Arnold Tancred
- Born: Arnold Joseph Tancred 30 October 1904 Leichhardt, New South Wales
- Died: 22 September 1963 (aged 58) Drummoyne, New South Wales, Australia
- School: St. Patrick's College, Wellington
- Notable relative(s): Harry Tancred (brother) Jim Tancred (brother)
- Occupation: meat industry

Rugby union career
- Position: flanker

Amateur team(s)
- Years: Team / Apps / (Points)
- Glebe-Balmain

International career
- Years: Team / Apps / (Points)
- 1927: Waratahs / 3 / (0)

= Arnold Tancred =

Australia international rugby union player

Arnold Joseph Tancred (30 October 1904 – 22 September 1963) was an Australian rugby union player, a state and national representative flanker. He was prominent in the meat industry in Australia with significant family business interests in meat wholesaling. He owned and raced horses and served a term as President of the New South Wales Rugby Union.

==Early life==
Tancred was born in the Sydney suburb of Leichhardt, the youngest of ten children born to Thomas Tancred, a butcher from California, and his Victorian-born wife Anna, née O'Connor. After his father took the family to New Zealand, pursuing opportunities in the meat trade, Tancred was educated at St. Patrick's College, Wellington. He returned to Sydney in the 1920s, along with some of his six brothers.

==Playing career==
Tancred's Sydney club career was with the Glebe-Balmain club in the 1920s. He claimed a total of three international rugby caps for Australia on the 1927–28 Waratahs tour of the British Isles, France and Canada. With no Queensland Rugby Union administration or competition in place from 1919 to 1929, the New South Wales Waratahs were the top Australian representative rugby union side of the period and a number of their fixtures of 1920s played against full international opposition were decreed by the Australian Rugby Union in 1986 as official Test matches. His appearances in the internationals against Ireland, Wales and Scotland in 1927 thus now have Test match status.

==Rugby manager==
Tancred was the tour manager and unofficial coach of the Wallabies on the 1947–48 Australia rugby union tour of Britain, Ireland, France and North America. Journalist Phil Tressider, who accompanied the touring party, wrote: "I remember Tancred as a grim, brooding man who not only managed the team but coached it and was sole selector. He would brook no interference and he kept the press at arm's length. He was fortified by his experiences as a player with the 1927-28 Waratahs and he had an aching ambition for victory." Sir Nicholas Shehadie was in the playing squad and wrote of Tancred: "[He] was a very strict disciplinarian who was determined that we would win as many matches as possible. He would constantly remind us that we would only be remembered for the number of matches we won."

==Businessman==
Tancred's paternal grandfather, Peter Tancred, established himself as a wholesale butcher in Kent Street, Sydney, in 1844 before travelling to the US to further his prospects. Thomas Tancred, Arnold's father, branched out in 1869, starting a wholesale and retail meat business on Glebe Island in Sydney before taking the family to New Zealand.
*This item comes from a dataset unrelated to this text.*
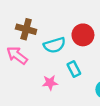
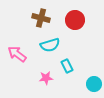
brown cross: (26, 29) -> (41, 18), moved
red circle: (83, 35) -> (75, 20), moved

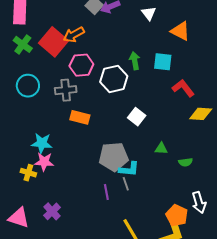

In the 1920s Arnold and some of his older brothers returned to Sydney. Under the leadership of Henry Eugene Tancred (1897-1961), they established the Tancred Bros meat business which by 1956 was the listed company Tancred Bros Industries Ltd, one of Australia's largest wholesale butchering firms. Arnold succeeded his elder brother Henry as chairman and managing director of the business in 1959, and from 1961 to 1963 was a member of the Meat Board, the national producer-owned company that regulated and promoted the meat industry in Australia. Arnold Tancred was a pioneer in the export of Australian beef to the US, where his father had been born. His single term as president of the New South Wales Rugby Union was in 1959. He was active in the thoroughbred industry, owning and racing horses.